Exercise details ->
Return the listing below unchanged, minus its pictures.

==========

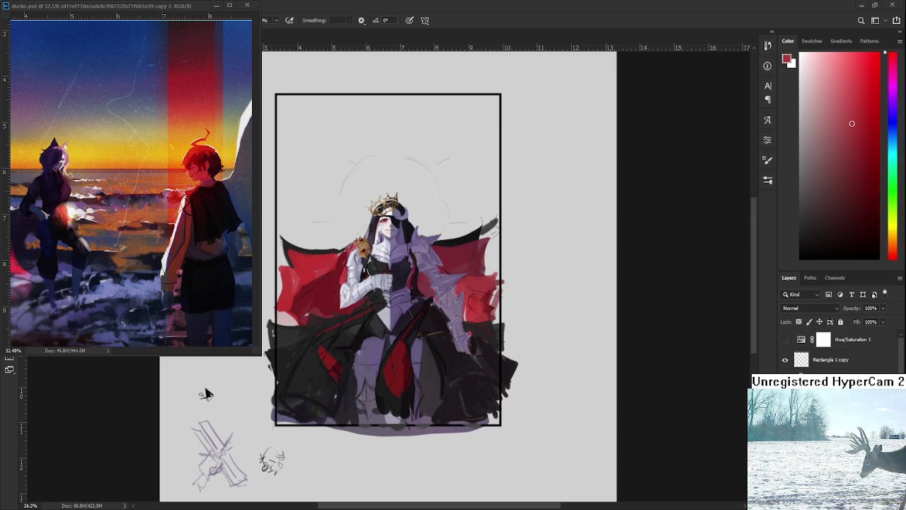
Step: Layer near-black purple and dark magenta strokes over the lower gown
alt+click(363, 337)
alt+click(363, 337)
alt+click(366, 338)
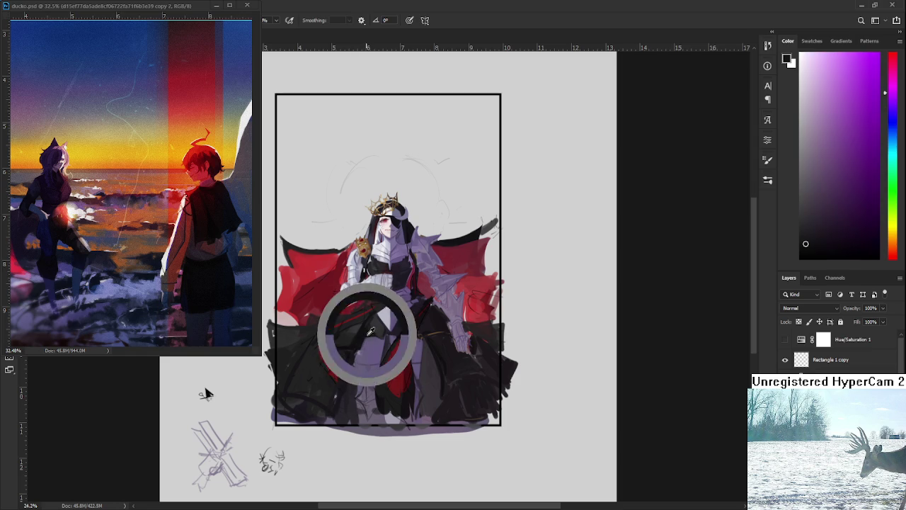
alt+click(370, 335)
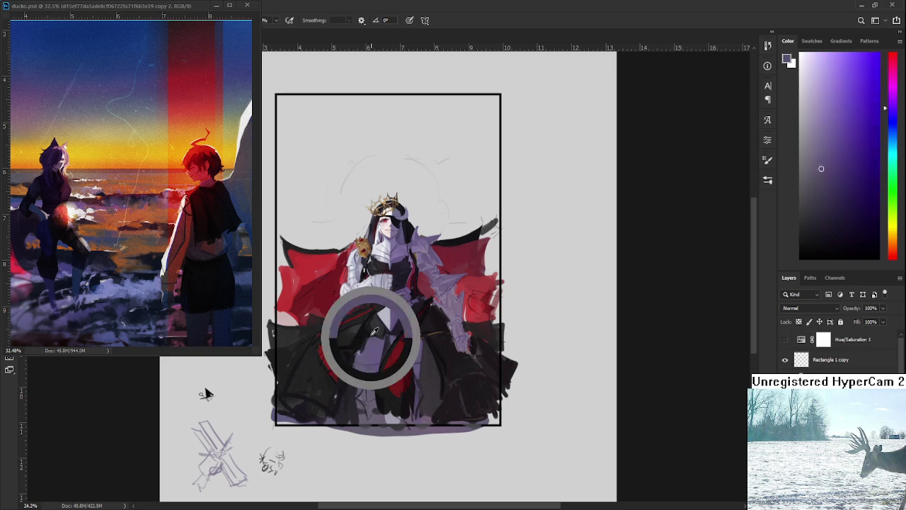
alt+click(457, 354)
alt+click(434, 369)
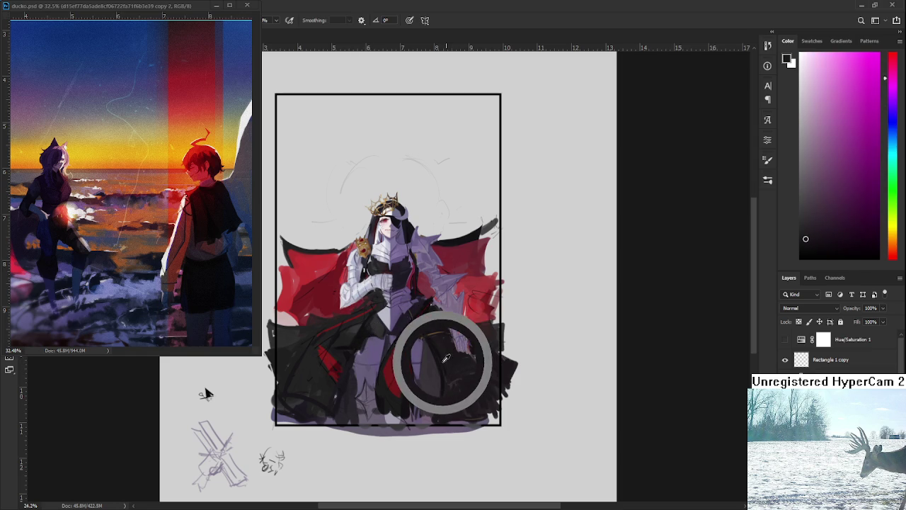
alt+click(443, 354)
alt+click(443, 337)
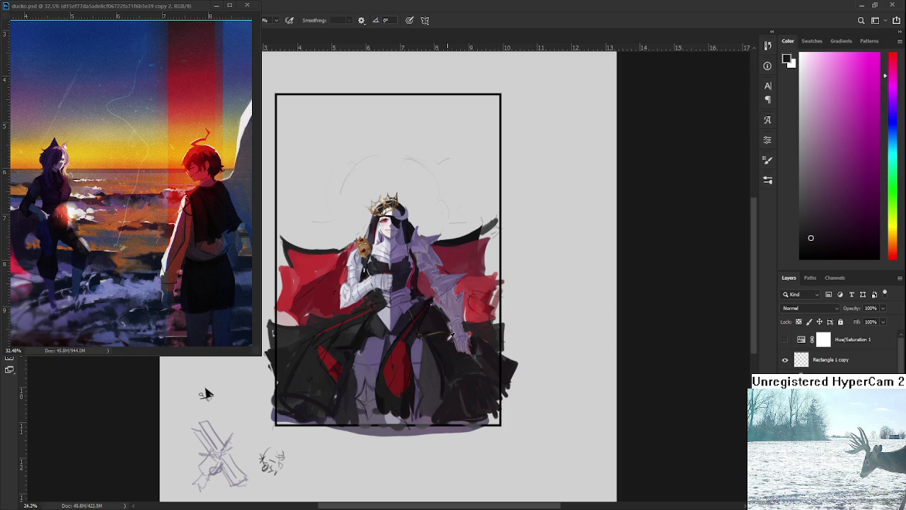
alt+click(438, 342)
alt+click(433, 345)
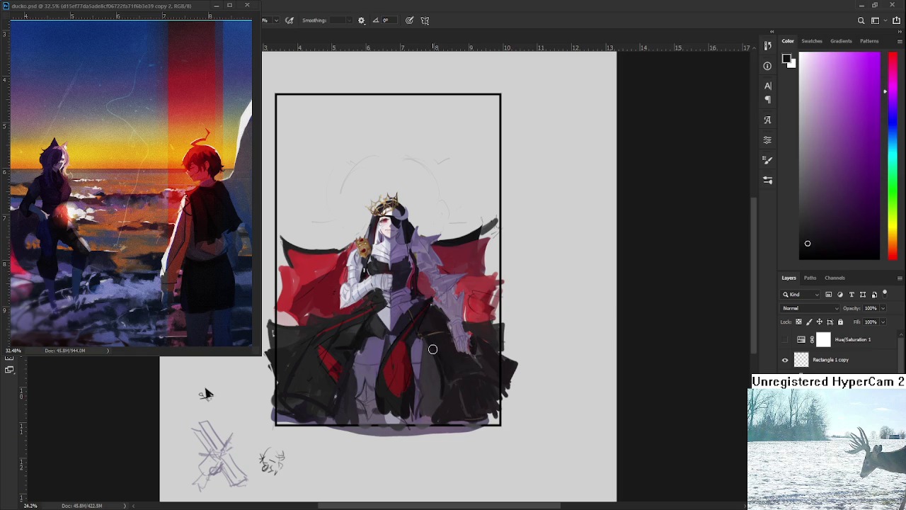
Step: Add magenta and violet-tinted dark strokes to the lower-right gown, then check the reference image
alt+click(467, 392)
alt+click(466, 398)
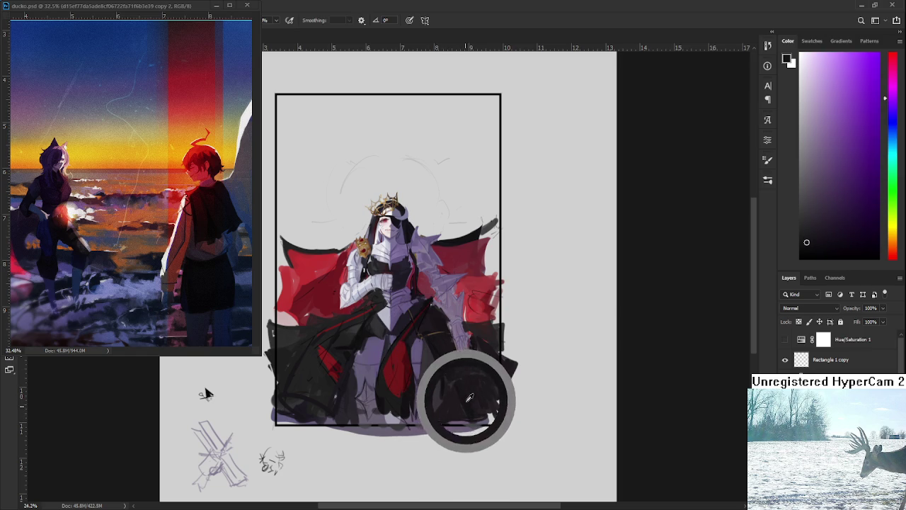
alt+click(482, 394)
alt+click(486, 387)
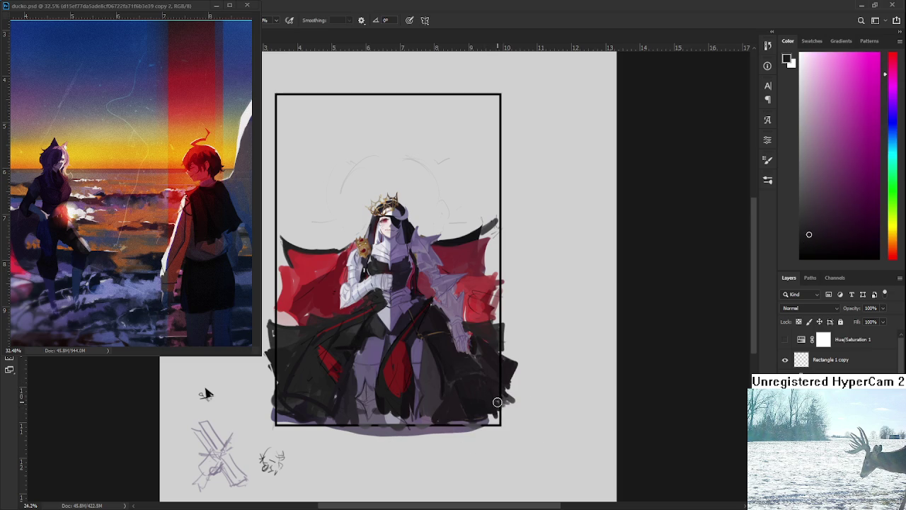
alt+click(434, 307)
alt+click(442, 369)
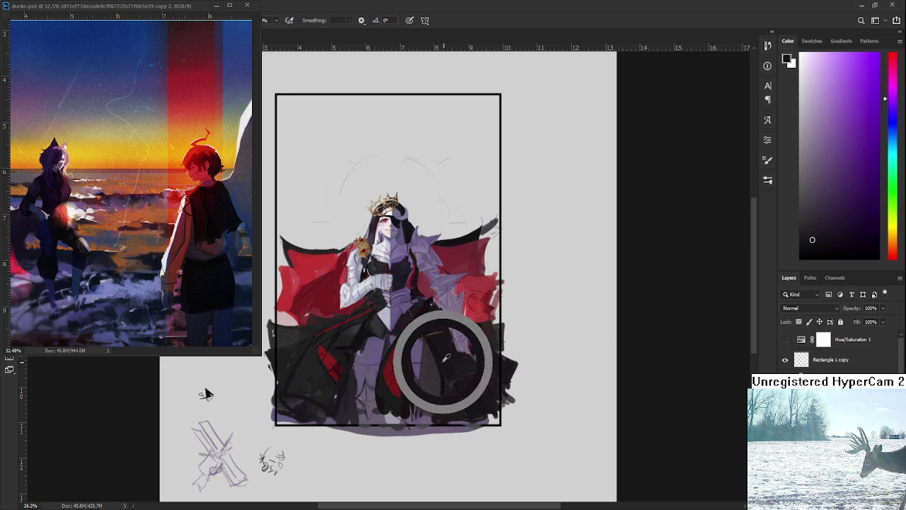
alt+click(332, 389)
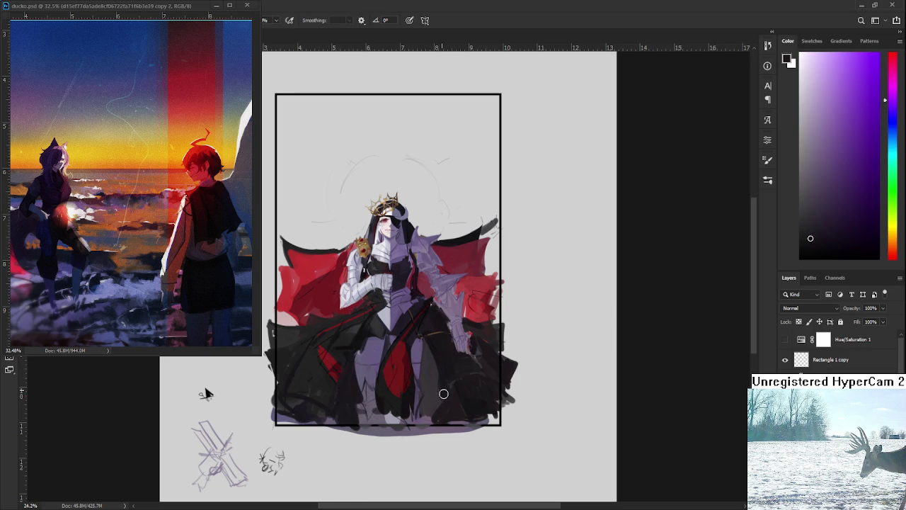
alt+click(440, 358)
click(150, 6)
click(205, 395)
Step: Undo the latest lower-skirt strokes and pick a dark grey from the gown
key(ctrl+z)
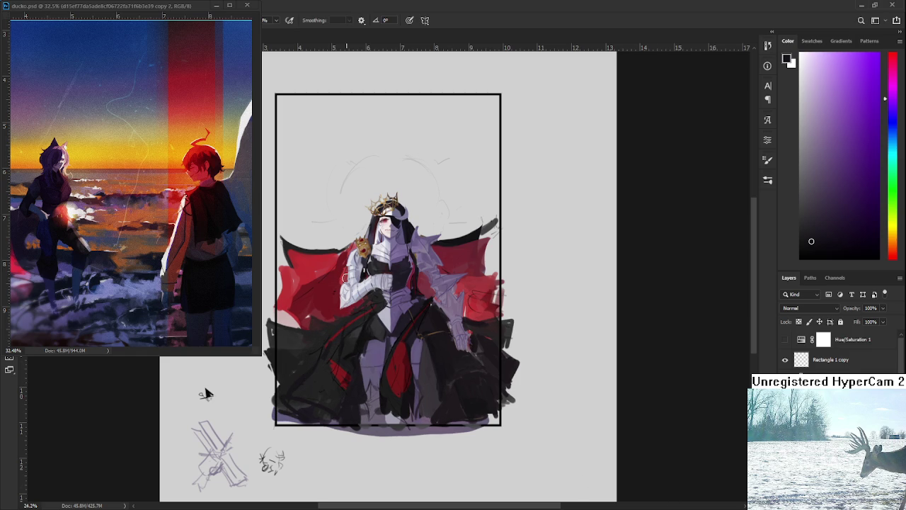
alt+click(367, 336)
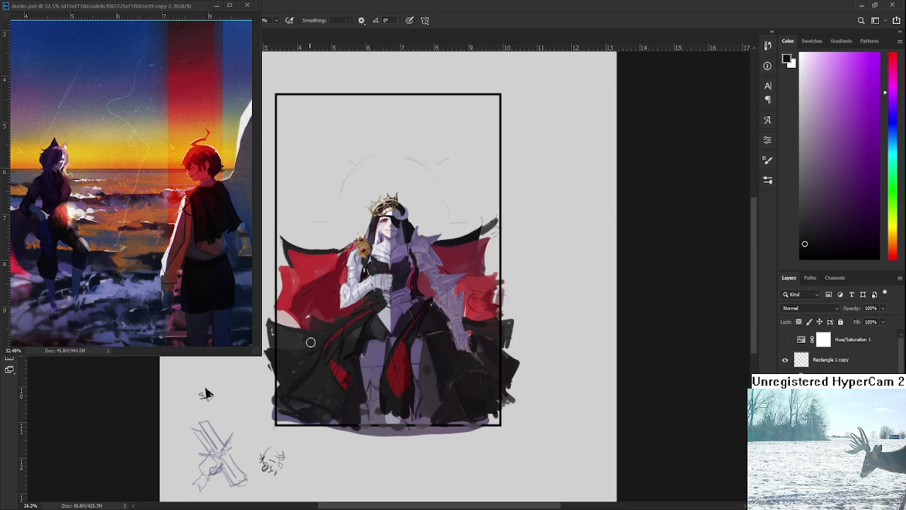
Step: Eyedrop several dark tones from the queen's skirt with Alt-click
mouse_move(329, 361)
mouse_down()
mouse_move(363, 343)
mouse_move(358, 351)
mouse_up()
alt+click(439, 360)
alt+click(429, 375)
alt+click(439, 366)
alt+click(430, 361)
Step: Sample pinker and dark red tones from the upper robe
alt+click(432, 344)
alt+click(419, 334)
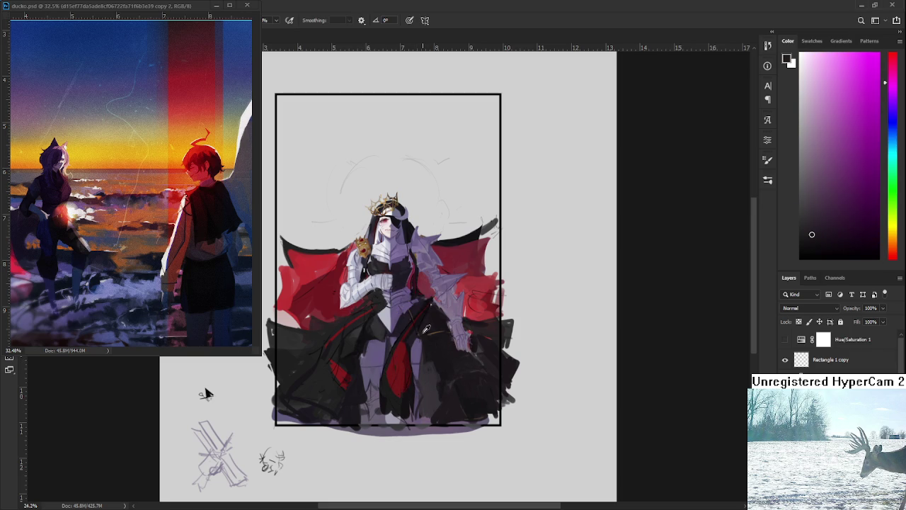
alt+click(428, 330)
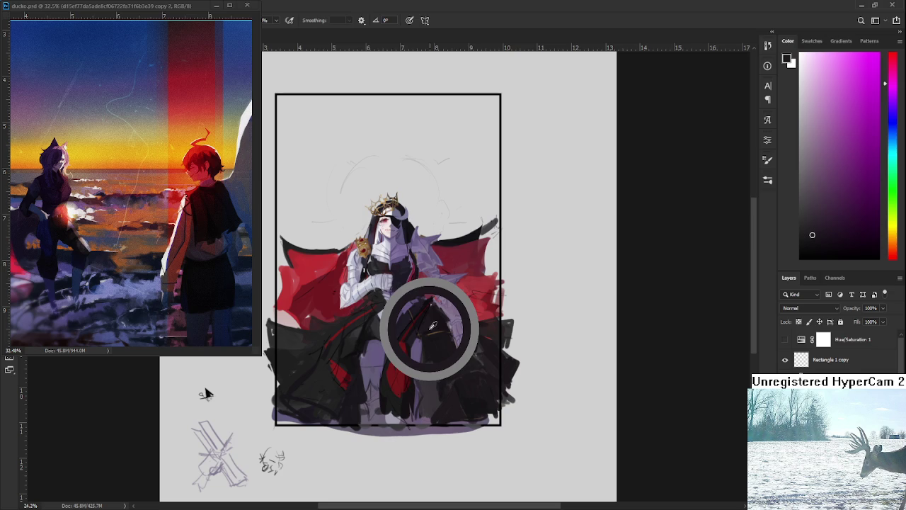
drag(432, 326, 432, 327)
click(433, 322)
alt+click(433, 308)
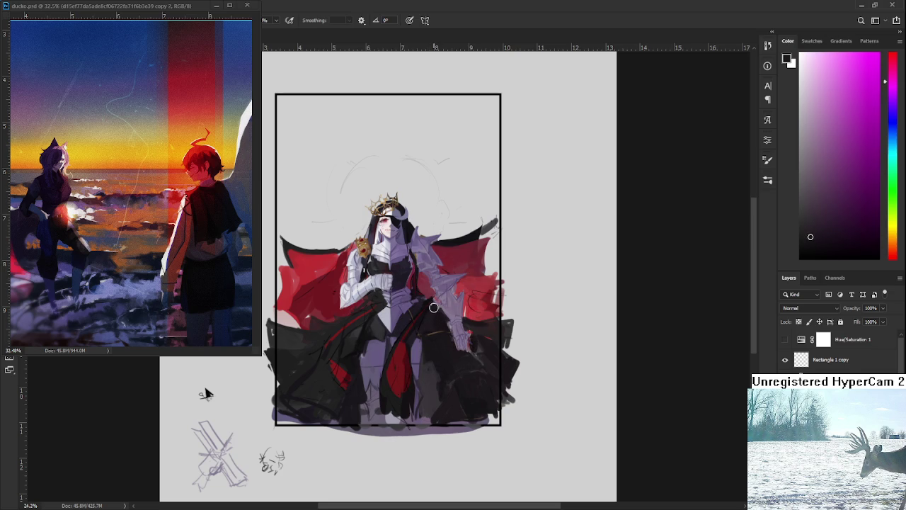
Step: Pick near-black, purple-blue and purple-grey tones from the lower robe and waist
alt+click(405, 359)
mouse_move(405, 360)
mouse_down()
mouse_move(390, 396)
mouse_move(414, 404)
mouse_up()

==========

Result of the task ->
Step: Layer near-black purple and dark magenta strokes over the lower gown
alt+click(363, 337)
alt+click(363, 337)
alt+click(366, 338)
alt+click(370, 335)
alt+click(457, 354)
alt+click(434, 369)
alt+click(443, 354)
alt+click(443, 337)
alt+click(438, 342)
alt+click(433, 345)
Step: Add magenta and violet-tinted dark strokes to the lower-right gown, then check the reference image
alt+click(467, 392)
alt+click(466, 398)
alt+click(482, 394)
alt+click(486, 387)
alt+click(434, 307)
alt+click(442, 369)
alt+click(332, 389)
alt+click(440, 358)
click(150, 6)
click(205, 395)
Step: Undo the latest lower-skirt strokes and pick a dark grey from the gown
key(ctrl+z)
alt+click(367, 336)
Step: Eyedrop several dark tones from the queen's skirt with Alt-click
mouse_move(329, 361)
mouse_down()
mouse_move(363, 343)
mouse_move(358, 351)
mouse_up()
alt+click(439, 360)
alt+click(429, 375)
alt+click(439, 366)
alt+click(430, 361)
Step: Sample pinker and dark red tones from the upper robe
alt+click(432, 344)
alt+click(419, 334)
alt+click(428, 330)
drag(432, 326, 432, 327)
click(433, 322)
alt+click(433, 308)
Step: Pick near-black, purple-blue and purple-grey tones from the lower robe and waist
alt+click(405, 359)
mouse_move(405, 360)
mouse_down()
mouse_move(390, 396)
mouse_move(414, 404)
mouse_up()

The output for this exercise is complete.